Methodology
The three-color framework for evaluating evidence
Every claim in every piece of Signal Stack Research is sorted into one of three categories. The framework is intentionally simple — sophisticated frameworks are easy to game; simple frameworks are harder to fool yourself with.
- Multiple independent primary sources
- Publicly accessible documentation
- Source appropriate to the claim
- Stable over time
- Some documentation, not yet definitive
- Reasonable inference, not direct evidence
- Contested expert interpretation
- Awaiting verification or development
- Unreliable or unverifiable sourcing
- Unjustified or unfalsifiable inference
- Misread or misrepresented documents
- Refuted by primary documentation
How It's Applied
In every published piece, claims are marked explicitly or through the language used. "Documented in," "according to," "the available evidence suggests," and "I think but cannot prove" are all doing real work. Readers should pay attention to that language.

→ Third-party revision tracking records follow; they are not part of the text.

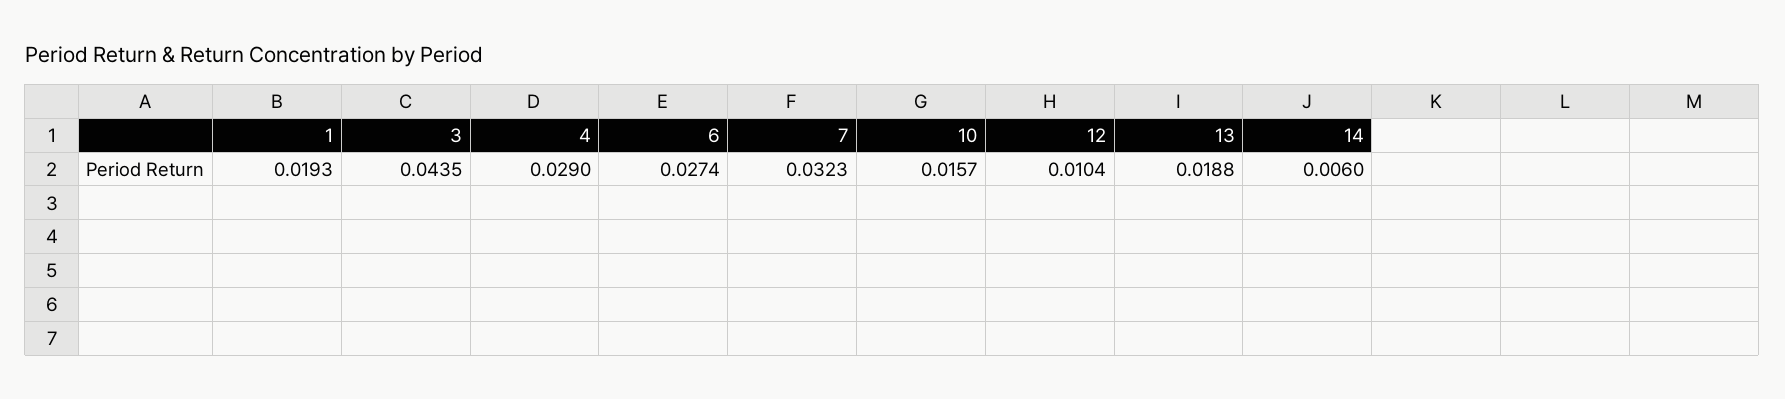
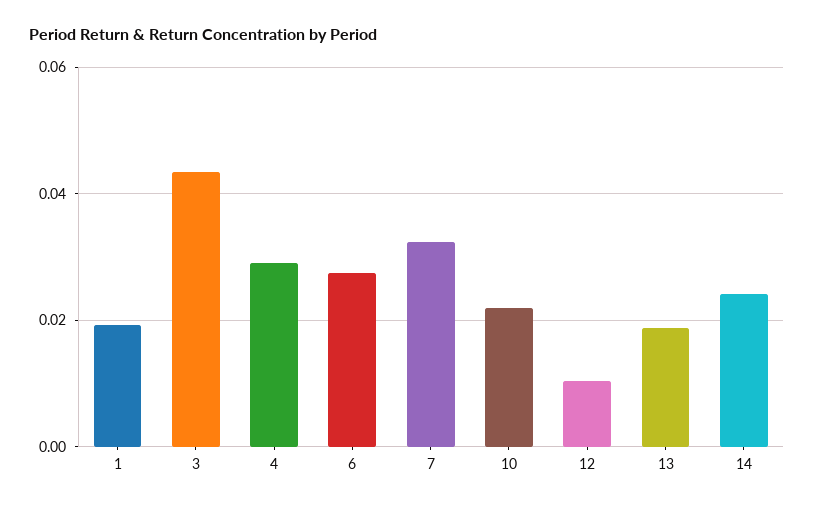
  {
    "1": 0.0193,
    "3": 0.0435,
    "4": 0.029,
    "6": 0.0274,
    "7": 0.0323,
-   "10": 0.0157,
+   "10": 0.022,
    "12": 0.0104,
    "13": 0.0188,
-   "14": 0.006
+   "14": 0.024
  }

Inferences are marked as inferences. Uncertainty is named. When a claim is wrong and corrected, the correction is published.
The full method is described in How I Work, the foundational essay of The Serpent's Signal.
What This Method Refuses
Certainty without basis. If a claim is yellow, it stays yellow. Speculation is not dressed up as established fact.
Manufactured coordination claims. Patterns can be documented from the public record. Claims about coordination behind those patterns require direct evidence. The two are not the same, and the distinction is non-negotiable.
Naming individuals as bad actors without sources. If a specific person did a specific thing, the source must be available. Speculation about individuals based on inference alone is refused.
Mobilization writing. The work exists to inform, not to activate. What readers do with accurate information is their decision.